> **CONSIGNE 1**:
Répondez brièvement à ces questions sur le texte consacré au manque d'eau :
(a) Quelles populations sont touchées en premier ?
(b) Quel équipement de filtration le texte conseille-t-il d'avoir ?
(c) Combien de temps des réserves de bouteilles d'eau tiennent-elles, au mieux ?
> **CONSIGNE 2**:
Recopiez fidèlement le passage du texte consacré au manque d'eau qui commence par « Ne pas compter » et se termine par « survivre sans eau. ».

> **TEXTE**:
***
Pour résumer : les populations pauvres sont impactées en premier. Va s’en suivre des problèmes de santé, des émeutes et des comportements prédateurs de certains. Pour les plus nantis, un effet à retardement, mais un effet quand même. Même dans les quartiers résidentiels, les réserves sont épuisées . Que va-t-il se passer pour la population ? Certains comment à quitter la ville, pour rejoindre les campagnes, ou il y a des puits.

Si je peux me permettre, au vue de cette expérience, quelques conseils aux brins d’herbes et ceux qui se préparent au gros bordel général. Renseigner vous sur l’approvisionnement en eau de votre ville ou village. Avoir un système de filtration d’eau (pas une usine à gaz), juste des filtres en céramique et charbon, ou une gourde filtrante, me semble plus intelligent que de stocker des packs d’eau. Ça permet au moins d’avoir de l’eau à boire. La faire bouillir, si vous n’êtes pas sûr de votre filtre.

Ne pas compter sur les magasins pour aller en acheter (erreur que j’ai faite). Ils sont dévalisés dans la journée.

Plutôt que des réserves de bouteilles d’eau, qui ne vous tiendront que deux ou trois jours, au mieux, avoir un plan d’évacuation. Trouvez-vous un endroit avec un accès à l’eau. Cela me conforte dans l’idée, que ceux qui ont un peu de sous devant eux, ou bien quelques copains, démerdez vous pour trouver un terrain à la campagne avec un accès à l’eau. Ici, nous voyons en direct ce que ça peut donner. Il est impossible de survivre sans eau.
***
> **MATÉRIEL FOURNI**:
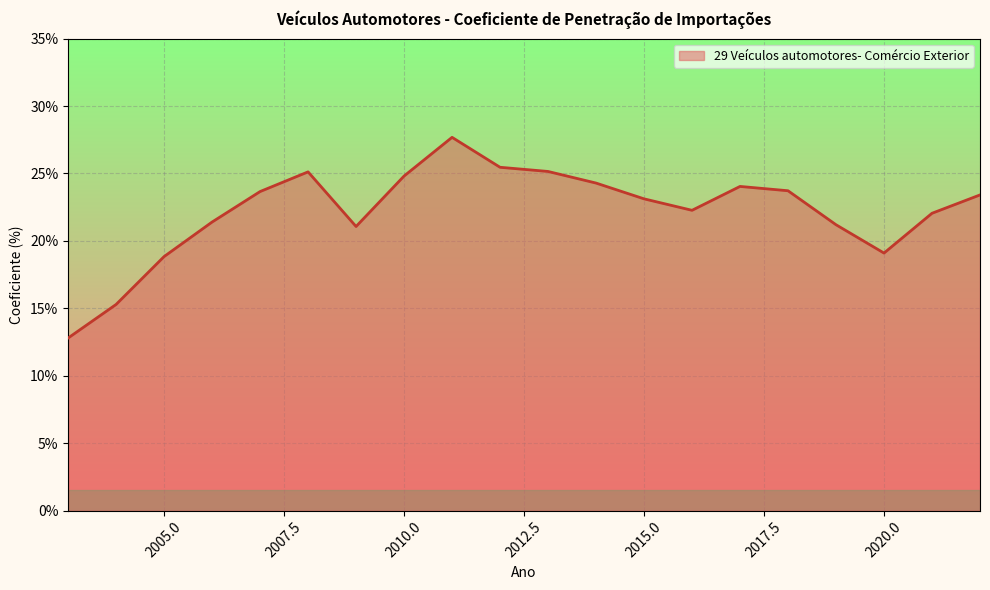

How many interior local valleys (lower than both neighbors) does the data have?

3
***
> **CORRIGÉ 1**:
(a) Les populations pauvres.
(b) Des filtres en céramique et charbon, ou une gourde filtrante.
(c) Deux ou trois jours.

> **CORRIGÉ 2**:
Ne pas compter sur les magasins pour aller en acheter (erreur que j’ai faite). Ils sont dévalisés dans la journée.

Plutôt que des réserves de bouteilles d’eau, qui ne vous tiendront que deux ou trois jours, au mieux, avoir un plan d’évacuation. Trouvez-vous un endroit avec un accès à l’eau. Cela me conforte dans l’idée, que ceux qui ont un peu de sous devant eux, ou bien quelques copains, démerdez vous pour trouver un terrain à la campagne avec un accès à l’eau. Ici, nous voyons en direct ce que ça peut donner. Il est impossible de survivre sans eau.